Task brief.
Within the entries below, find every line that has the string "assign", then copy it.

Stored data entries.
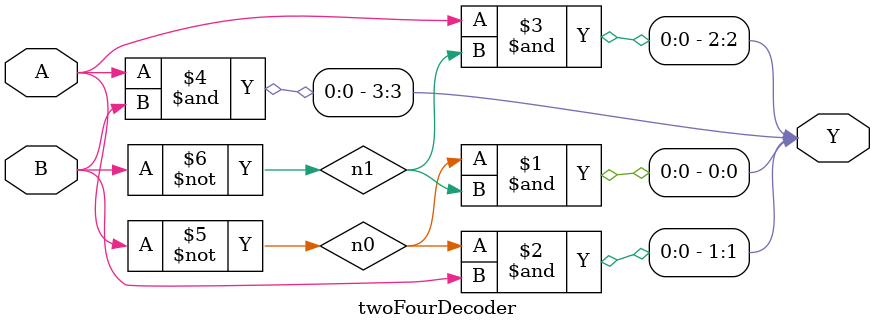
<source format=v>
`timescale 1ns / 1ps


module twoFourDecoder (
    input A,
    input B,
    output [3:0] Y
);

/*
 * A B | Y
 * 0 0 | 0001
 * 0 1 | 0010
 * 1 0 | 0100
 * 1 1 | 1000
 */

 wire n0, n1;

 not(n0, A);
 not(n1, B);

 and(Y[0], n0, n1);
 and(Y[1], n0, B);
 and(Y[2], A, n1);
 and(Y[3], A, B);
endmodule

</source>
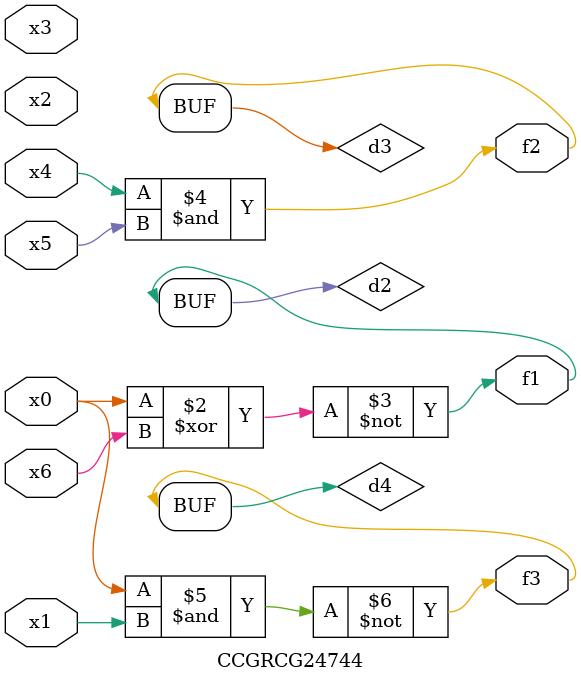
<source format=v>
module CCGRCG24744(
	input x0, x1, x2, x3, x4, x5, x6,
	output f1, f2, f3
);

	wire d1, d2, d3, d4;

	nor (d1, x0);
	xnor (d2, x0, x6);
	and (d3, x4, x5);
	nand (d4, x0, x1);
	assign f1 = d2;
	assign f2 = d3;
	assign f3 = d4;
endmodule

</source>
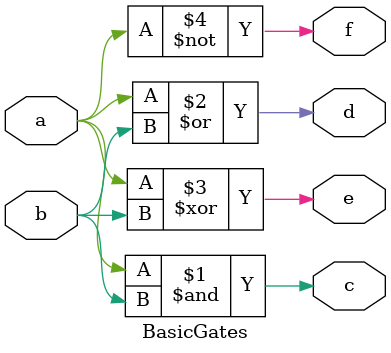
<source format=v>
module BasicGates(input a, b, output c, d, e, f);
  assign c = a & b;   // AND gate
  assign d = a | b;   // OR gate
  assign e = a ^ b;   // XOR gate
  assign f = ~a;      // NOT gate
endmodule

</source>
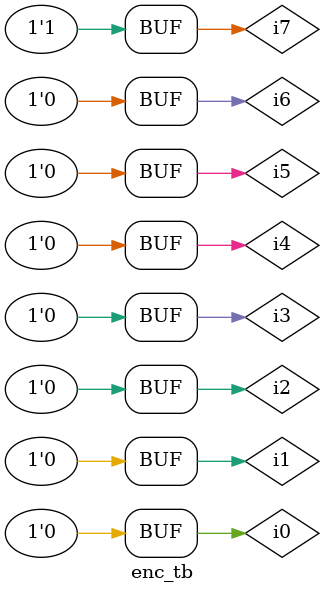
<source format=v>
module enc(input i0,i1,i2,i3,i4,i5,i6,i7 ,output y0,y1,y2);
assign y2=i4|i5|i6|i7;
assign y1=i3|i2|i6|i7;
assign y0=i1|i3|i5|i7;


endmodule

module enc_tb();
reg i0,i1,i2,i3,i4,i5,i6,i7;
wire y0,y1,y2;

enc gate(i0,i1,i2,i3,i4,i5,i6,i7,y0,y1,y2);

initial
begin

i0=1;i1=0;i2=0;i3=0;i4=0;i5=0;i6=0;i7=0;#10;
i0=0;i1=1;i2=0;i3=0;i4=0;i5=0;i6=0;i7=0;#10;
i0=0;i1=0;i2=1;i3=0;i4=0;i5=0;i6=0;i7=0;#10;
i0=0;i1=0;i2=0;i3=1;i4=0;i5=0;i6=0;i7=0;#10;
i0=0;i1=0;i2=0;i3=0;i4=1;i5=0;i6=0;i7=0;#10;
i0=0;i1=0;i2=0;i3=0;i4=0;i5=1;i6=0;i7=0;#10;
i0=0;i1=0;i2=0;i3=0;i4=0;i5=0;i6=1;i7=0;#10;
i0=0;i1=0;i2=0;i3=0;i4=0;i5=0;i6=0;i7=1;#10;
end
initial
$monitor("i0=%b i1=%b i2=%b i3=%b i4=%b i5=%b i6=%B i7=%b y2=%b y1=%B y0=%b  Time=%0t",i0,i1,i2,i3,i4,i5,i6,i7,y2,y1,y0,$time);
endmodule



</source>
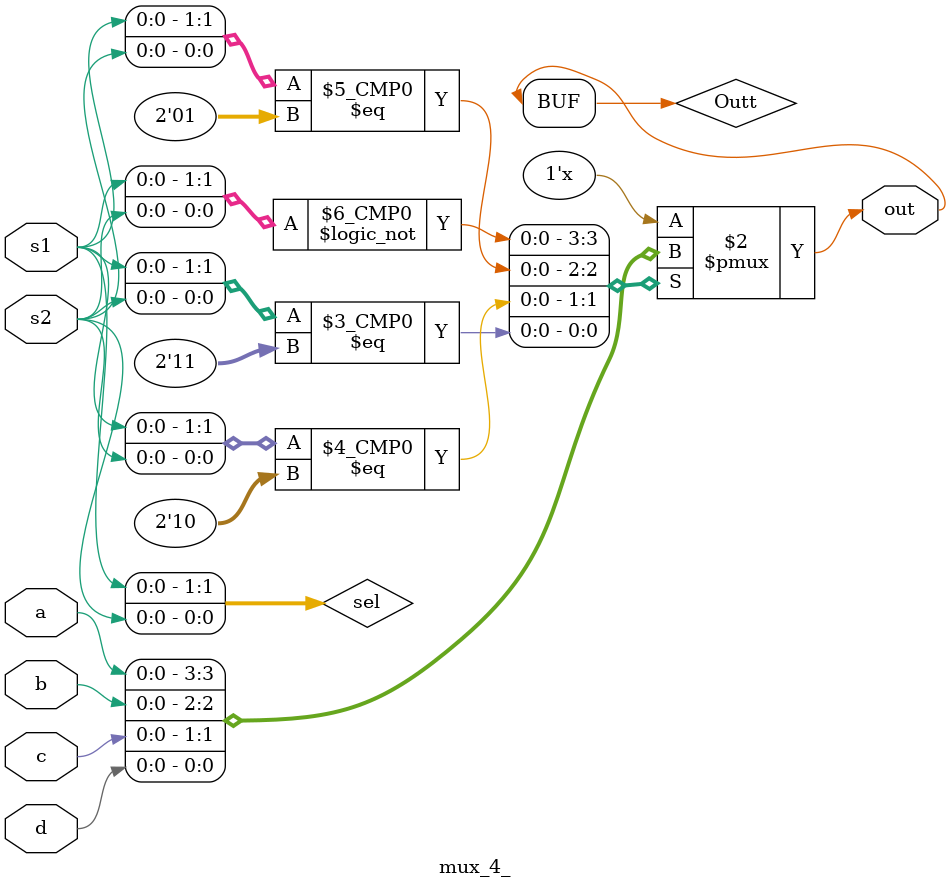
<source format=v>
`timescale 1ns / 1ps
module mux_4_(
    input s1,
    input s2,
    input a,
    input b,
    input c,
    input d,
    output out
    );
	 
	 wire [1:0] sel;
	 reg Outt;
	 
	 assign sel = {s1, s2};
	 assign out = Outt;
	 
	always@(sel or a or b or c or d)
		begin
			case(sel)
				2'b00 : Outt = a;
				2'b01 : Outt = b;
				2'b10 : Outt = c;
				2'b11 : Outt = d;
			endcase
		end

endmodule

</source>
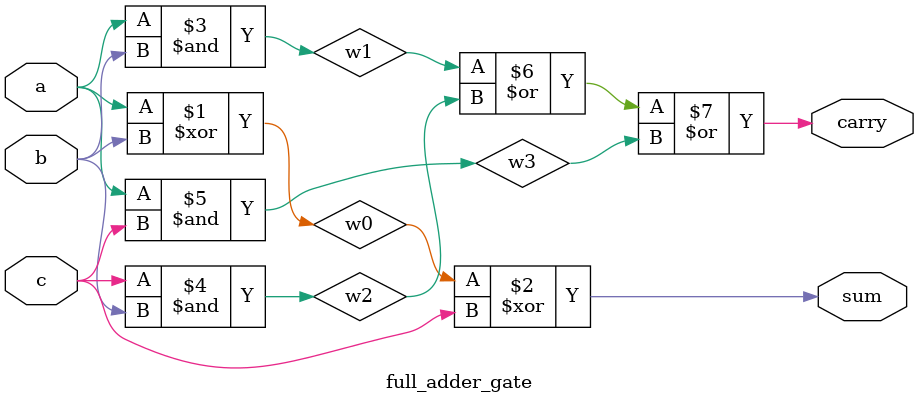
<source format=v>
module full_adder_gate(
    input a,
    input b,
    input c,
    output sum,
    output carry
    );
wire w0,w1,w2,w3;
	 
xor(w0,a,b);
xor(sum,w0,c);

and(w1,a,b);
and(w2,c,b);
and(w3,a,c);
or (carry,w1,w2,w3);

endmodule
</source>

Solution for this problem.
	assign f1 = d2;
	assign f2 = d3;
	assign f3 = d4;
  assign c = a & b;   // AND gate
  assign d = a | b;   // OR gate
  assign e = a ^ b;   // XOR gate
  assign f = ~a;      // NOT gate
assign y2=i4|i5|i6|i7;
assign y1=i3|i2|i6|i7;
assign y0=i1|i3|i5|i7;
	 assign sel = {s1, s2};
	 assign out = Outt;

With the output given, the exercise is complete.